How Bose-Einstein condensates could spot gravitational waves
While astrophysicists celebrated the 2016 research, others wanted to know if gravitational waves could be spotted using much smaller equipment and at smaller facilities. They looked to Bose-Einstein condensates for a potential answer.
Originally predicted by Satyendranath Bose and Albert Einstein in 1924, the condensates exist at extremely low temperatures. Most atoms of metals like rubidium exist in the same quantum state, despite being chaotic as vapors at higher temperatures.
"Such condensates can be thought of as heavily diluted vapor from individual atoms that are cooled to the extreme and therefore condense," explained Schützhold.

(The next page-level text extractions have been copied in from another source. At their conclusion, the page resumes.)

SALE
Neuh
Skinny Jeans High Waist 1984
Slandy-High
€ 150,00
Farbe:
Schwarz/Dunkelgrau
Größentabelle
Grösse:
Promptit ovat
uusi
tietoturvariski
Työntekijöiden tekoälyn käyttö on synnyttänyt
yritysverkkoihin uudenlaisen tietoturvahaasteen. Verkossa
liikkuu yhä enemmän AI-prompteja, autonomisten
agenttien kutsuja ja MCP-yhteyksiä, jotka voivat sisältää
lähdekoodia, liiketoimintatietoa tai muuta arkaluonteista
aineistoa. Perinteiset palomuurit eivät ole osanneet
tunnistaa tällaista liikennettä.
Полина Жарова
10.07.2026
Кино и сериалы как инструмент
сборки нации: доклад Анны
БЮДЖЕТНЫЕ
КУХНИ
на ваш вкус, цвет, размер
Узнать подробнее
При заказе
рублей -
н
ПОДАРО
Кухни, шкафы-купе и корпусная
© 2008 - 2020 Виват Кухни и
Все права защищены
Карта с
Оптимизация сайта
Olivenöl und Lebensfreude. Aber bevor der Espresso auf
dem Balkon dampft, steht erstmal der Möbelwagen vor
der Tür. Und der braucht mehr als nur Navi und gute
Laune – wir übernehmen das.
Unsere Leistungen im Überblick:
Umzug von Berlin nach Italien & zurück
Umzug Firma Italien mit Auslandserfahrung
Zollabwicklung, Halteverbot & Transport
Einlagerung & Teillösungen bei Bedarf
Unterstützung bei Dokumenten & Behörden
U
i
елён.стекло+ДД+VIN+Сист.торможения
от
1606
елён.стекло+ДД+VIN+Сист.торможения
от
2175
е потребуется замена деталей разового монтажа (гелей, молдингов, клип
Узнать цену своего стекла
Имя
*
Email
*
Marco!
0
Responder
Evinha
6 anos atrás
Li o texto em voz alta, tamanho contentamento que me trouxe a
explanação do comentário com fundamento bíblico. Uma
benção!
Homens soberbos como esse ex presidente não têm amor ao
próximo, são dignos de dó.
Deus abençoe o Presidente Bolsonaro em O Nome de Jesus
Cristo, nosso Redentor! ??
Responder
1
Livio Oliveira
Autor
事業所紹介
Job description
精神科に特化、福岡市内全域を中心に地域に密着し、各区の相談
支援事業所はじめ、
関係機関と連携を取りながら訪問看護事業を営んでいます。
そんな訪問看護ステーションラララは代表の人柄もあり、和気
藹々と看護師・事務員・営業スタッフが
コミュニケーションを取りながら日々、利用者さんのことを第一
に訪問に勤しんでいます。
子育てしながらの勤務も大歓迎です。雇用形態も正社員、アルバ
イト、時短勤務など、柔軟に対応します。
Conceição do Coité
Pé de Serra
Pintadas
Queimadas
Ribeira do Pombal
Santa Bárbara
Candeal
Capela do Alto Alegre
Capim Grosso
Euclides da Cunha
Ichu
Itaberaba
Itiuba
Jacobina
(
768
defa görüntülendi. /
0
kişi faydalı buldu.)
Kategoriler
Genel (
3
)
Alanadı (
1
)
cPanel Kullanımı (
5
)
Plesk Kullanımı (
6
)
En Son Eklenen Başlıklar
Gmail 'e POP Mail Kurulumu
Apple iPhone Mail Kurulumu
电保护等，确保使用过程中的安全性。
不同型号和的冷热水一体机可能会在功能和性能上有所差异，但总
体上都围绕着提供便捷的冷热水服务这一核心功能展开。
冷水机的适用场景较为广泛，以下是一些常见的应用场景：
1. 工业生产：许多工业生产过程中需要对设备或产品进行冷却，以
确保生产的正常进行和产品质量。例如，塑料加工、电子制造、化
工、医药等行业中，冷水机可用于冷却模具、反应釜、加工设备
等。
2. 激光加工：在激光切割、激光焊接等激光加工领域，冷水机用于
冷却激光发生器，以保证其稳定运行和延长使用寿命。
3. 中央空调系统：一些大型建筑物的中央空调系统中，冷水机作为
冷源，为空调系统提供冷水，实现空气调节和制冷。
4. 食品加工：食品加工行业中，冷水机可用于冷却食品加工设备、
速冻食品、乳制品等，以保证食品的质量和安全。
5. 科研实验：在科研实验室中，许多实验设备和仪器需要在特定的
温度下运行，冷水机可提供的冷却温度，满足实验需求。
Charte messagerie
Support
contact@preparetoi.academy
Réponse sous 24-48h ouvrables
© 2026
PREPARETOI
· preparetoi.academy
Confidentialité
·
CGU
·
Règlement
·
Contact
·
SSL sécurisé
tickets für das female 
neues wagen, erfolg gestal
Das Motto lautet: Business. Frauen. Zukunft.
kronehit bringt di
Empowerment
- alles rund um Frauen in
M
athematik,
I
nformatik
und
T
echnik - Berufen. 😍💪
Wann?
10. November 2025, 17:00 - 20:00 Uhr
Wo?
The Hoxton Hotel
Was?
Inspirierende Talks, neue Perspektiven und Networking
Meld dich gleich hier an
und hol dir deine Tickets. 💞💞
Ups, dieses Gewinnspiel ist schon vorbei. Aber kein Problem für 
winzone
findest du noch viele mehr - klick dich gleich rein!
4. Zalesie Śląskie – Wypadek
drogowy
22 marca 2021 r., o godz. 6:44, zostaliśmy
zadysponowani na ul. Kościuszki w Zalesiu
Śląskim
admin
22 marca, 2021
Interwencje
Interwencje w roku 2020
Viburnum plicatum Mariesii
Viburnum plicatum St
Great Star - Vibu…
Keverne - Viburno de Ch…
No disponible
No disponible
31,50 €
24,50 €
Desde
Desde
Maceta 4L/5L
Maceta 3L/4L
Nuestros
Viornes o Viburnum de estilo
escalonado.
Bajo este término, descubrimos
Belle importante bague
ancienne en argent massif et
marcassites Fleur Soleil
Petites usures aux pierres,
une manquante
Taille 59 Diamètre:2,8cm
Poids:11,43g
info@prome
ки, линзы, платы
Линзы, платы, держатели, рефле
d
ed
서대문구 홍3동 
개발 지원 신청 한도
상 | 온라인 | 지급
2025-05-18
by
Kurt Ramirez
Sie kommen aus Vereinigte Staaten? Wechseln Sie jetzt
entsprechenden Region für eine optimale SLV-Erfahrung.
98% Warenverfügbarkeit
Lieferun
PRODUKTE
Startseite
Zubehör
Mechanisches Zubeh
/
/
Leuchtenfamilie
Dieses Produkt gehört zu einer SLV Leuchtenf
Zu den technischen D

"Similar to laser light particles, the atoms of these Bose-Einstein condensates move, so to speak, in synchronization," Schützhold said.
Physicists hoped that the gravitational waves could change the phonons (sound-particles) in synchronized atom-condensates. Researchers would then be able to spot and measure those changes.
"This is a bit similar to a big vat of water in which waves generated by an earthquake change the existing water waves," Schützhold explained.
Why Bose-Einstein condensates don't work
The short answer as to why the condensates can't be used? They don't exist at a magnitude large enough to register the gravitational waves.
"Today, Bose-Einstein condensates with, for example, one million rubidium atoms are obtained with great effort, but it would take far more than a million times that number of atoms to detect gravitational waves," Schützhold said.
That's not to say it couldn't one day be possible, the HZDR researchers noted. The team wants to look more closely at super-cooled helium. While helium doesn't qualify as a true Bose-Einstein condensate, it would have 10 percent of synchronized atoms. The researchers want to explore if that's a high enough percentage to register gravitational waves.
"Whether superfluid helium is, however, really a way to detect gravitational waves can only be shown with extremely complex calculations," Schützhold concluded.